The rejection rate is not as severe

No matter what, rejection is the reality of publishing. You will be rejected. But if you are writing

You are rejected and accepted more quickly than with a novel

Generally, there is less wait time with short stories than novels because editors can read them and reject them more quickly. Although there are short story markets that take a year to get back to authors, often they list in their submission guidelines their response rate. For many markets this might be a week to four months.

Less risk

If the story sucks, is cliché, completely unreadable, you get stuck, etc. there is less guilt about abandoning it. It is easier to let go of a ten page story that fails than a 500 page novel.


BIO

As a child, Sarina Dorie dreamed of being an astronaut/archeologist/fashion designer/illustrator/writer. After years of dedication and hard work, most of Sarina’s dreams have come true; in addition to teaching art, she is a writer/artist/fashion designer/belly dancer. She has taught English overseas in South Korea and in the JET program in Japan, and works as a copy editor and copy writer. She has shown her art internationally and sold illustrations to magazines.
Sarina’s published paranormal romance novel, Silent Moon, won second place in the Duel on the Delta Contest, second place in the Golden Rose, third place in the Winter Rose Contest and third in the Ignite the Flame Contest. Her unpublished novel, Wrath of the Tooth Fairy won first place in the Golden Claddagh and in the Golden Rose contests. She has sold short stories to over thirty magazines and anthologies including Daily Science Fiction, Cosmos, Penumbra, Sword and Laser, Perihelion, Bards and Sages, Neo-Opsis, Flagship, Allasso, New Myths, Untied Shoelaces of the Mind, and Crossed Genres to name a few. Her science fiction romance novel, Dawn of the Morningstar is due to come out next year.
Learn more about Sarina at www.sarinadorie.com

5 comments:

Pippa Jay said...

Hi Sarina,
I agree, writing short stories definitely helps you focus on writing more succinctly and efficiently, and it is less of a guilt trip dropping one when it doesn't work out. Thanks for an interesting article!

Shobhan Bantwal said...

Sarina,

Thanks for sharing your valuable insights. You are so right on so many counts.

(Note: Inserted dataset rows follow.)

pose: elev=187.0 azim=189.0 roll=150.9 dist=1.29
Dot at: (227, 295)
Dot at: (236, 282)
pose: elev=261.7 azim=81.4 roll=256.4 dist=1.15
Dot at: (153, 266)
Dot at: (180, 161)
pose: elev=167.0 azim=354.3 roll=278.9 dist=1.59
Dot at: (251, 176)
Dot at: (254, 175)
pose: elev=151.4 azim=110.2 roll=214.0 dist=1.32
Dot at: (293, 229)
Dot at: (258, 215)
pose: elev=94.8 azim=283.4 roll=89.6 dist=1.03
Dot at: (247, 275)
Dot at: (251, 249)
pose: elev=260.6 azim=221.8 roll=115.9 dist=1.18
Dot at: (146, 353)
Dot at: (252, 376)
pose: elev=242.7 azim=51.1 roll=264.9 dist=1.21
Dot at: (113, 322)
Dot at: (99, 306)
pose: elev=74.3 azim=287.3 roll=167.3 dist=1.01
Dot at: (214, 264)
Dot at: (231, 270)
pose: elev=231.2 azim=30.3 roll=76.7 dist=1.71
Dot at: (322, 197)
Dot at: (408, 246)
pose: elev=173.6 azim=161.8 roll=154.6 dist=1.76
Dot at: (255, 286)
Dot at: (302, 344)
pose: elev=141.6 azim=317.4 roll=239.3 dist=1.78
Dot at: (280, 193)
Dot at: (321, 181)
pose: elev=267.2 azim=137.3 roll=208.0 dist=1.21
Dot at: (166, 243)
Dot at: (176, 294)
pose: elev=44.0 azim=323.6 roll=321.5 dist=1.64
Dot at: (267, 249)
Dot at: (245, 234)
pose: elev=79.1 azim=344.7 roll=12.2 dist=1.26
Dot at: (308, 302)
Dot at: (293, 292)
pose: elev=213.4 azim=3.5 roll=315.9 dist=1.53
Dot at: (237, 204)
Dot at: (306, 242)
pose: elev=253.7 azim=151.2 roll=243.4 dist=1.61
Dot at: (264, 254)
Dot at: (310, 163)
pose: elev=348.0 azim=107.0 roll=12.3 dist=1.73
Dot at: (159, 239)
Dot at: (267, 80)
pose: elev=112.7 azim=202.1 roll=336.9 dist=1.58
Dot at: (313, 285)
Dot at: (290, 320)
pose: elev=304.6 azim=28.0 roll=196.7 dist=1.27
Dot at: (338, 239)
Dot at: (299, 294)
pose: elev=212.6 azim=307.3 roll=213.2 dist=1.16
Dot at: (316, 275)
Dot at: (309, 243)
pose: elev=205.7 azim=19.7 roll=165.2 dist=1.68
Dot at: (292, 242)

I started my writing career with short stories and entering contests. Winning one top award and two honorable mentions was what got me on the track to writing full-length novels, then acquiring a well-known agent and publisher.

Diana McCollum said...

I love writing short stories! And novela length stories. All your points are so spot on. Thanks for an interesting blog post.

Sarah Raplee said...

Great post! Thank you for Guesting here at RTG, Sarina.

Judith Ashley said...

Hi Sarina,

Thank you for joining us at RTG! What a great post to start off our "short story romance author" month: clear, concise, comprehensive, complete. I sure couldn't think of other reasons to write short stories.